- [Source document]:
════════
* producer-consumer asynchronous queues

P: producer -- one that wants some work to be performed
C: consumer -- one that will perform the work
T(P): time it takes the producer to give its work to someone else
T(C): time it takes the consumer to process the work given
Q: a queue of length MAX
R(P): rate of incoming producers (e.g., items per second)
R(C): rate of consumers draining queue (e.g., items per second)

e.g., a process issuing an I/O.  I/O is slow, no need to wait for it,
instead let someone else do the work, and the process can go do something
else useful (e.g., CPU computation, another I/O).  Sometimes called
"interleaving I/O and CPU".

T(P) << T(C) (else if T(C) is very short, better do it yourself
synchronously)

1. Design a queue Q
2. Producer adds some work W to Q, then returns immediately
3. Consumer picks up work from Q, processes it, then returns results in some
   way.

Need to limit size of work queue Q, so as not to consume too many resources.
- if Q is "full", put new producers to wait
- once Q size drops below threshold, can wakeup some producers
- if Q is empty, put consumers to wait
- once Q has at least one item, can wakeup some consumers

If Q isn't full, producers can add work quickly to Q, then go back and do
something else.  That "something else" can be CPU activity, or produce MORE
work items for the Q.  Such producers are called "heavy writers".  By
putting those producers to sleep when Q is full, we are holding back or
forcing those heavy writers to stop making more work.  This is called
"throttling the heavy writers".  This in turns frees up the system so  that
consumers can get their work done, to "drain" the queue.
════════
- [Exercise data]:
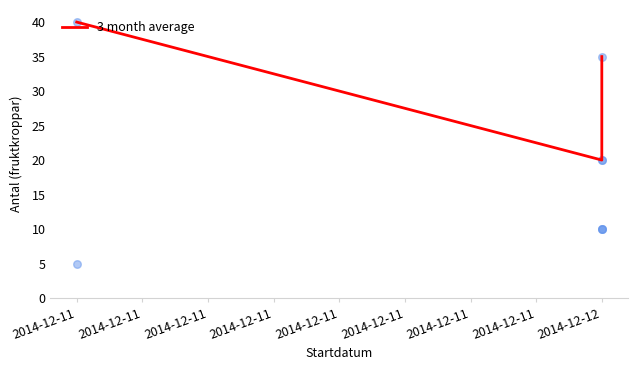

What is the ratio of the value at 2014-12-12 to the value at 2014-12-12?

0.6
════════
- [Required actions]:
• 1. Retype the producer-consumer queue notes between "1. Design a" and "too many resources.", inclusive.
• 2. Write what comes next in the producer-consumer queue notes, beginning after their final sentence.

- [Per-task outputs]:
• 1.
1. Design a queue Q
2. Producer adds some work W to Q, then returns immediately
3. Consumer picks up work from Q, processes it, then returns results in some
   way.

Need to limit size of work queue Q, so as not to consume too many resources.

• 2.
How to inform producers of the status of the async work?
- signals, callback functions, message passing, etc.
- note: producer may no longer be running (so no one to inform)

Often you see in APIs that submit jobs asynchronously, an argument or two for
filling in a callback function and/or callback structure (void*).  If you
set them to NULL, it means you don't want to get informed.  Else, the
producer, when done, will call your callback fxn w/ data like return
success/fail codes, etc.  If so, then then the producer/consumer queue also
has to record these callback values, so it knows who/what to inform.
See for example Linux's AIO (Async I/O) calls for reads/writes.

Number of producers that can add work is the size (or depth) of the Q (max).
In modern systems, even the max size of the Q can grow/shrink, within some
limits or ranges, to accommodate needs vs. system resources.  A form of load
balancing among queues.

No. of consumers can also be tunable:  too few and system is underutilized,
too many and you waste mem/etc. resources when there's not much work.  A
rule of thumb is: one consumer per CPU core.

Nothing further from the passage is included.